We compare algorithms for the construction of a minimum spanning tree through largescale experimentation on randomly generated graphs of different structures and different densities. In order to extrapolate with confidence, we use graphs with up to 130,000 nodes (sparse) or 750,000 edges (dense). Algorithms included in our experiments are Prim's algorithm (implemented with a variety of priority queues), Kruskal's algorithm (using presorting or demand sorting), Cheriton and Tarjan's algorithm, and Fredman and Tarjan's algorithm. We also ran a large variety of tests to investigate low-level implementation decisions for the data structures, as well as to enable us to eliminate the effect of compilers and architectures.

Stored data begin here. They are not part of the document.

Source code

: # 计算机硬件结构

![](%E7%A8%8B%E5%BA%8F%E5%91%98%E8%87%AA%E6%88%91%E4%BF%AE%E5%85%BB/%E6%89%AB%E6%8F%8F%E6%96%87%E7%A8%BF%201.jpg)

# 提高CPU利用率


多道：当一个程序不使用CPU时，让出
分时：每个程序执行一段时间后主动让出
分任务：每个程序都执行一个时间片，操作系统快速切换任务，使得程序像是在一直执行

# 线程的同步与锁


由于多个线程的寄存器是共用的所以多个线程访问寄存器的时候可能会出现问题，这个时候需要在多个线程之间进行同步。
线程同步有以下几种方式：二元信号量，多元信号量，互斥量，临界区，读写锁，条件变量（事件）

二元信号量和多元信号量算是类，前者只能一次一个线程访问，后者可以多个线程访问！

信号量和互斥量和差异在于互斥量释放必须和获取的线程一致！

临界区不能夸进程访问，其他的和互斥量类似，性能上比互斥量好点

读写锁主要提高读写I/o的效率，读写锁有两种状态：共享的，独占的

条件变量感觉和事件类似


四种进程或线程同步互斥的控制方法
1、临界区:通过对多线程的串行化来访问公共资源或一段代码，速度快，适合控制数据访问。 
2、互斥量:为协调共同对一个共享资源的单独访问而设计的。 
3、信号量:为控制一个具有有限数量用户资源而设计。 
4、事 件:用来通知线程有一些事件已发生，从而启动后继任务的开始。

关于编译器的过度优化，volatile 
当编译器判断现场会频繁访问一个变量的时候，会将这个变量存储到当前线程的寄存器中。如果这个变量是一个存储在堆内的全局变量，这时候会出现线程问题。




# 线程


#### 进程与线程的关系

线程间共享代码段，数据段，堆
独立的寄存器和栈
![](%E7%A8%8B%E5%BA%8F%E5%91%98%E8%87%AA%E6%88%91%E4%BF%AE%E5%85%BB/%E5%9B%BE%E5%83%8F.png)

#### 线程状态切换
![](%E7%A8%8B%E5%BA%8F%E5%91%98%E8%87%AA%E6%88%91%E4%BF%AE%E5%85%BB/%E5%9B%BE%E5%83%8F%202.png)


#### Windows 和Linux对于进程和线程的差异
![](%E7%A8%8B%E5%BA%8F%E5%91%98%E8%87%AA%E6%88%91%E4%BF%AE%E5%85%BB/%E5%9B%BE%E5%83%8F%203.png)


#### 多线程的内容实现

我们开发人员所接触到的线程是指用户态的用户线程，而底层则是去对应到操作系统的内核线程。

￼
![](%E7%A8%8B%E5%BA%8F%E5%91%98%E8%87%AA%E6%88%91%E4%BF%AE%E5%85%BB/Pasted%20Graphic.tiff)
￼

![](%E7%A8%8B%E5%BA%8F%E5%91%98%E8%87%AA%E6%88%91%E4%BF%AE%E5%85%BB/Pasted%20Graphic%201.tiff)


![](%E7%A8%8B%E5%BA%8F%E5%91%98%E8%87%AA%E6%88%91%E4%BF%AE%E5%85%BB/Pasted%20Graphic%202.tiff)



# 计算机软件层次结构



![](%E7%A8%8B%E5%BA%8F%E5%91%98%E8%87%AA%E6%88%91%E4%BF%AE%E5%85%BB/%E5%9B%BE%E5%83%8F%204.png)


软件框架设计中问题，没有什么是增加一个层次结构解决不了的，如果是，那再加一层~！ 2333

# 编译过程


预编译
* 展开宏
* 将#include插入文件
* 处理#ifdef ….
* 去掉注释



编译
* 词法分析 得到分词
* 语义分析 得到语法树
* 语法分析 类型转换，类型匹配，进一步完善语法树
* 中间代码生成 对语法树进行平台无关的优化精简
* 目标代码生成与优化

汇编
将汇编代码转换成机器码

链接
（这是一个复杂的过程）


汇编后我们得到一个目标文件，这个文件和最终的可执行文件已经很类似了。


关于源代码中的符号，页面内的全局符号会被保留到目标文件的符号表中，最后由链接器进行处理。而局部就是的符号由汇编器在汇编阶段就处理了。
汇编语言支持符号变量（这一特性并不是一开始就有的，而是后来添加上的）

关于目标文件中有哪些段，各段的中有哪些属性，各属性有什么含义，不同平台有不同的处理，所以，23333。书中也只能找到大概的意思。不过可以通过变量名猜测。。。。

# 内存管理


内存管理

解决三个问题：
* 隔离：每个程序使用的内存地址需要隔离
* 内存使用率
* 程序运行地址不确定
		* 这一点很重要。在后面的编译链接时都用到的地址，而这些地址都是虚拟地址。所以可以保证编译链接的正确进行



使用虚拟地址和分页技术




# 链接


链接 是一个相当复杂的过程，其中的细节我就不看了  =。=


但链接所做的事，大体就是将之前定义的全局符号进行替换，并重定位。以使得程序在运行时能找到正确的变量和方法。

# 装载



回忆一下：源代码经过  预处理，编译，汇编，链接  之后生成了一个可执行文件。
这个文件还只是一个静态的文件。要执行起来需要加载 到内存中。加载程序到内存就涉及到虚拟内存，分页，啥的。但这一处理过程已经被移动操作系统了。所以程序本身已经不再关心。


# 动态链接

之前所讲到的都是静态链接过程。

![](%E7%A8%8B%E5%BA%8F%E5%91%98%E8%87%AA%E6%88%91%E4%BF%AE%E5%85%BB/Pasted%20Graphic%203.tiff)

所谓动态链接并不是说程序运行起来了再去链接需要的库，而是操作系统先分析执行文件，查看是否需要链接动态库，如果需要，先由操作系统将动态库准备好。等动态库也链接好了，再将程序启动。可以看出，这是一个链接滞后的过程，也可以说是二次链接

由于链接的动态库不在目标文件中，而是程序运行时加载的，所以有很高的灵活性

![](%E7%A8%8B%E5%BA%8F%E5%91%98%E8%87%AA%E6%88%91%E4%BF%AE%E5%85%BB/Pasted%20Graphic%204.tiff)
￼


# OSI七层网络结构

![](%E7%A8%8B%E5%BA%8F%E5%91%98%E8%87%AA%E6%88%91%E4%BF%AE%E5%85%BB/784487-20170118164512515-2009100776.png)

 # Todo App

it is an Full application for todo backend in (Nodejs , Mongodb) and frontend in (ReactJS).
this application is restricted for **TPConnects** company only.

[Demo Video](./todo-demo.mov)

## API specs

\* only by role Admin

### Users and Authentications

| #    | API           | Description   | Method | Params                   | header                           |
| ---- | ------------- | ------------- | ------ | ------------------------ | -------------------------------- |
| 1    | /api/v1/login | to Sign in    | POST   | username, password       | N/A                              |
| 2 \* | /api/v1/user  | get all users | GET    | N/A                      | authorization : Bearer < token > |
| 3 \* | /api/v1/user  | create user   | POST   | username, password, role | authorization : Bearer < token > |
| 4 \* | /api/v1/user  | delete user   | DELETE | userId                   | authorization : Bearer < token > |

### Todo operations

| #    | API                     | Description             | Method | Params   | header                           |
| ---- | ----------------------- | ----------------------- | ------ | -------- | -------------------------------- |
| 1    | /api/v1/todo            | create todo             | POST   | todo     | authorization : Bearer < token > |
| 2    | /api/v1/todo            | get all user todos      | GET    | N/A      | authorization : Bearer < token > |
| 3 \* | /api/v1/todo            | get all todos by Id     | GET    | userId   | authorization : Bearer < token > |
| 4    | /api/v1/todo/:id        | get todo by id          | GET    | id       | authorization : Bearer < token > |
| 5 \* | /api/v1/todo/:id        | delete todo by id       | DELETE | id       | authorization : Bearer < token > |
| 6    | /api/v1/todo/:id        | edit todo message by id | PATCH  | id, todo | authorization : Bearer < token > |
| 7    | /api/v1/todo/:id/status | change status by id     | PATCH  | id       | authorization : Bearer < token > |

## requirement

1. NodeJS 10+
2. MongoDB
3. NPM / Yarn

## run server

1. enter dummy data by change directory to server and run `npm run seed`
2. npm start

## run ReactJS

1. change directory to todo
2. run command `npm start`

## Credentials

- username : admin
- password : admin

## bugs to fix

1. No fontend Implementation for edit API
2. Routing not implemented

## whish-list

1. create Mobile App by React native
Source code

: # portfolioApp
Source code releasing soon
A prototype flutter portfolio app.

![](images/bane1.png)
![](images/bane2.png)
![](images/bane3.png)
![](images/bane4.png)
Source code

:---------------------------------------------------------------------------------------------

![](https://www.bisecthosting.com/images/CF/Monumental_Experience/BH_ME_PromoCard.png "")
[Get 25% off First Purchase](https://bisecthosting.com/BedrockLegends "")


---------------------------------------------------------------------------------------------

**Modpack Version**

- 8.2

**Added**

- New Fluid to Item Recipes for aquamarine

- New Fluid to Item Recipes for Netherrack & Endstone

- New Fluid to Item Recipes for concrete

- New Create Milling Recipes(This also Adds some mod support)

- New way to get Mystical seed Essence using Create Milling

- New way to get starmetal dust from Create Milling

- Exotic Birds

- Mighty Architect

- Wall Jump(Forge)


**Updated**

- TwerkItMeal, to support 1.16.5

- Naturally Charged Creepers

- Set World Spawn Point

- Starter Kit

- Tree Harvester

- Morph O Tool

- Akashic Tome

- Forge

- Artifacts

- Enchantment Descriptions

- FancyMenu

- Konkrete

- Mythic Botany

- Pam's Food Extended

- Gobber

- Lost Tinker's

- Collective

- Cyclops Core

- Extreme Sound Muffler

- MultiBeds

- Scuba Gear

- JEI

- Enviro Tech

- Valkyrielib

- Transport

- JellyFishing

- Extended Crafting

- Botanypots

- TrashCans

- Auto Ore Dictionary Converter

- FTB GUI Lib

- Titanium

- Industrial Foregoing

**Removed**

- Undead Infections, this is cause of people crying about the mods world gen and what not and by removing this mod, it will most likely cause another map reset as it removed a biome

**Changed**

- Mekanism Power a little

Within the range of sizes used, Prim's algorithm, using pairing heaps or sometimes binary heaps, is clearly preferable. While versions of Prim's algorithm using efficient implementations of Fibonacci heaps or rank-relaxed heaps often approach and (on the densest graphs) sometimes exceed the speed of the simpler implementations, the code for binary or pairing heaps is much simpler, so that these two heaps appear to be the implementation of choice.
Some conclusions regarding implementation of priority queues also emerge from our study: in the context of a greedy algorithm, pairing heaps appear faster than other implementations, closely followed by binary, rank-relaxed and Fibonacci heaps, the latter two implemented with sacks, while splay trees finish a decided last.